Fraser's different time scales are an apt metaphor for the piano piece that's been taking a lot of my practice time recently, Maurice Ravel's La Vallée des cloches (Valley of the Bells) from the Miroirs piano suite of 1905. The piece moves at different time scales, slowly enough to be easily audible, which makes it unlike any other work to my knowledge (lots of music moves at different time scales, but it's generally much quicker, and therefore not as easily comprehensible). Ravel supposedly was inspired by sounds of all the different bell towers in Paris ringing at midday, and he successfully captures the feelings of distance and proximity, as well as differences in size, of the different bells.

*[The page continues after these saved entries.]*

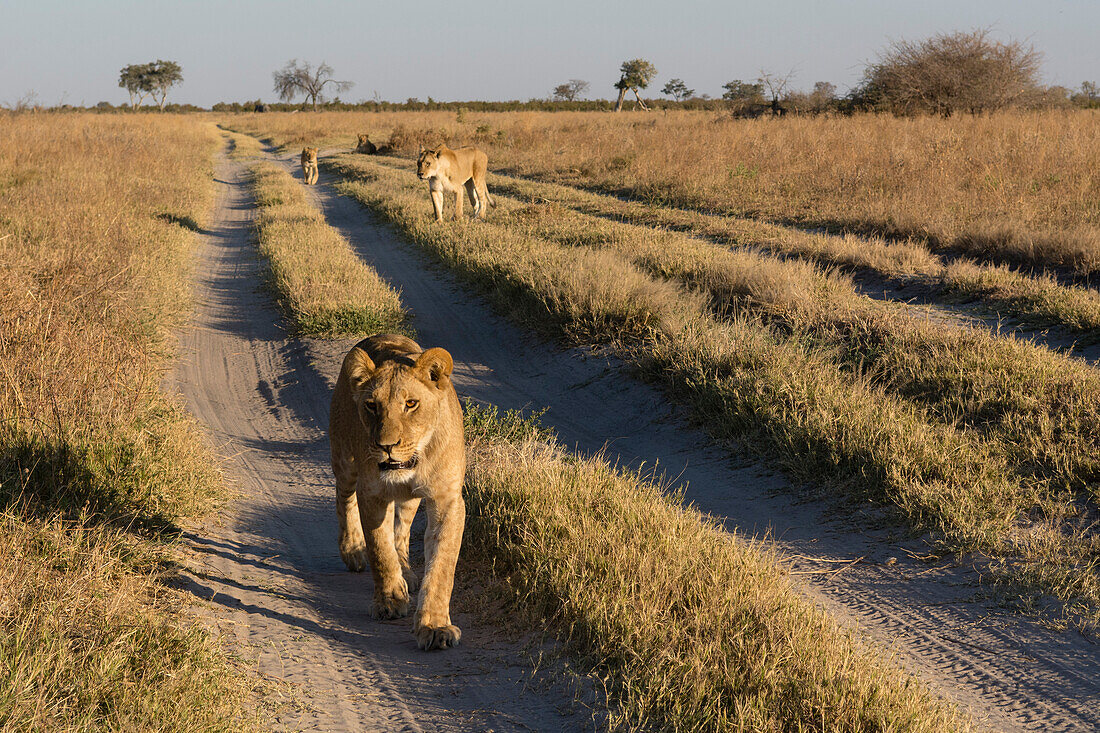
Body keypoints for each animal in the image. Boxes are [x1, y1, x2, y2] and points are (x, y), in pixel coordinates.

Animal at [325, 334, 464, 647]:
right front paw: (389, 601)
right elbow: (380, 549)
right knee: (343, 497)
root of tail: (379, 336)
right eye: (371, 405)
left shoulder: (448, 499)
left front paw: (435, 626)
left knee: (401, 530)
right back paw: (353, 549)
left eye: (411, 404)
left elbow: (441, 567)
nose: (386, 445)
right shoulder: (371, 493)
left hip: (409, 499)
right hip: (344, 460)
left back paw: (406, 571)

The opening measures set in motion five different bell sonorities, from the tinkling of a tiny carillon, to a pair of descending fourths that go ding-dong, a single low tone, and a set of three repeated tones that strike the hour (and which are repeated thematically throughout the piece).

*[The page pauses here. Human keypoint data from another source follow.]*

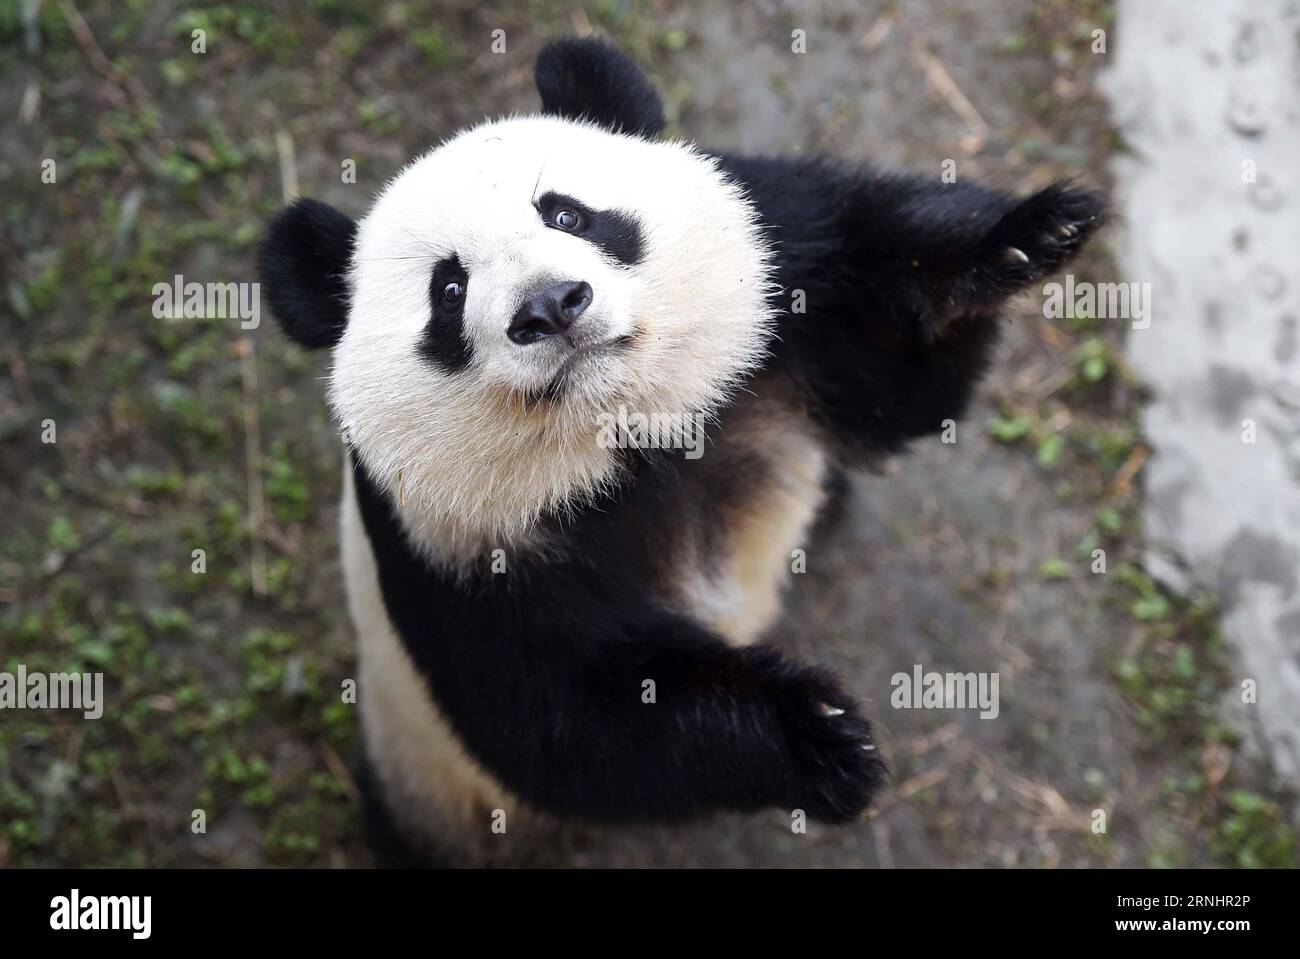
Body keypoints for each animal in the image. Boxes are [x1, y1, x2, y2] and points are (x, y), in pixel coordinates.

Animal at [258, 37, 1102, 862]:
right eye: (449, 290)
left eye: (567, 213)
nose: (549, 307)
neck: (629, 431)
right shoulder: (447, 543)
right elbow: (567, 718)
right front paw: (818, 739)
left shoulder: (783, 295)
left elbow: (895, 379)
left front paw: (1023, 240)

Ravel was quite specific in his directions to pianists that each of the timbres must be different, and all within a mysterious pianissimo. (Ravel's own performance on a reproducing piano is available both at emusic.) Bell sounds continue through the piece, and what gives me the sense that the time scales are different is that each bell is independent of the other. They don't meet up on the downbeat, which, since Ravel changes meter fairly often, is a bit of a moving target anyway.

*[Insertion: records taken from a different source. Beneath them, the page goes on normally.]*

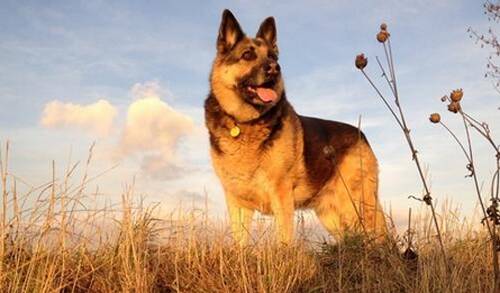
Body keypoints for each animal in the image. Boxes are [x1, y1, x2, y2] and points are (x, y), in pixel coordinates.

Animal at [203, 9, 386, 243]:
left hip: (357, 206)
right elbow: (240, 242)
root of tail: (362, 135)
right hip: (332, 216)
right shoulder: (237, 202)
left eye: (272, 57)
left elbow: (284, 239)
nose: (275, 68)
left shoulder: (281, 195)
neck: (244, 122)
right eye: (247, 55)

Although all music is an art that takes place in time, individual musical works generally adopt a single approach for their duration. Minimal music, for example, maintains a constant, motoric rhythm that carries the listener through the piece, and the tension comes from heaing melodic and harmonic fragments shift in and out of phase. Drone music slows time down, striving for an ever-present now that is stretched indefinitely into the future and past. But even at its most linear, music embraces all of Fraser's layers, appealing "to processes conscious and unconscious, both biological and noetic, and draws on elements predictable as well as unpredictable."